> Task list
a) In the newsgroup post on what makes us human, how many of the four microcephaly genes found so far bear the hallmarks of rapid evolution?
b) Carry on the newsgroup post on what makes us human from the point where it stops.

> Text shown
Re: What makes us human?



On Mon, 14 Aug 2006 16:27:59 -0400, r norman
<NotMyRealEmail@xxxxxxxxxxxx> wrote:

On 14 Aug 2006 10:44:35 -0700, "rev.goetz" <jimgoetz316@xxxxxxxxx>
wrote:


Jenny Brien wrote:
From a Daily Telegraph article of the same name

http://www.telegraph.co.uk/connected/main.jhtml?xml=/connected/2006/08/01/echuman01.xml&page=4

<quote>
Chimps and humans each have about three billion nucleotides in their
genomes - 99 per cent of those may be identical, but that still leaves
about 30 million differences. Most of those are unimportant, the
background noise of genomic evolution. But some matter: which?

Therein lies the importance of microcephaly. The discovery of genes
that control the growth of the brain immediately suggested that these
genes might also have changed in the last six million years since we
last shared an ancestor with chimps. And so it proved: of the four
microcephaly genes that have been found, three bear the hallmarks of
rapid evolution. To be sure, chimps have versions of these genes, but
the human version is different. So different, in fact, that their
evolution must have been driven by natural selection.

</quote>

O.K. As a lay person I can understand that. Natural selection
preserves favourable mutations. "Favourable" for humans includes bigger
brains, so the genes which affect that are going to change more than
other genes, simply because favourable mutations are passed down to
future generations.

What I don't yet understand is this: I watched the program of the same
name on Channel 4, on which the author of the article, Dr Armand Leroi,
of Imperial College London, said that a particular mutation on one of
these genes first appeared after the invention of agriculture. Is that
simply a hypothesis, or is it indeed possible to date the first
appearance of a mutation so precisely and what is the thinking behind
it?

> Data to examine
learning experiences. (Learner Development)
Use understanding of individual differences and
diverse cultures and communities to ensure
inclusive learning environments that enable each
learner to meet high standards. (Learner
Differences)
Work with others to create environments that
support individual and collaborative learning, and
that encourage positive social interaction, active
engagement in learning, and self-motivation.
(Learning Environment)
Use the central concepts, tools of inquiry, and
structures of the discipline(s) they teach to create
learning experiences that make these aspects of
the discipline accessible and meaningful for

==

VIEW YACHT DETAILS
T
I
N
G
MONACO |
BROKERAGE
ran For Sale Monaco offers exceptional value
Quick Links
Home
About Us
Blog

> Answers for the exercise
a) Three of the four.

b)
He obviously discovered the agriculture gene. I am impressed.


An analysis of two genes associated with brain development,
Microcephalin and ASPM show relatively recent changes between
haplotypes and haplogroups. A Microcephalin haplogroup appears to
have originated some 37,000 years ago and an ASPM haplogroup some 5800
years ago. A relatively non-technical discussion is at
http://www.hhmi.org/news/lahn4.html
Microcephalin and ASPM showed significant changes under the pressure of natural selection during the making of the human species.
Note: that is just the most recent variation of the genes. It does
not indicate that the brain took a large (or even a small) leap in
size at those times. Those changes occured way back, at the origins
of the human line.



I thought human intelligence was related to cortex not brain growth.

Quote from "lahn4.html" link above:

"Microcephalin and ASPM showed significant changes under the pressure
of natural selection during the making of the human species."

"under the 'pressure' of natural selection"? Does NS now have
"purpose"? I thought NS merely was recognition that a random mutation
had survived better than its predecessor. What 'pressure'?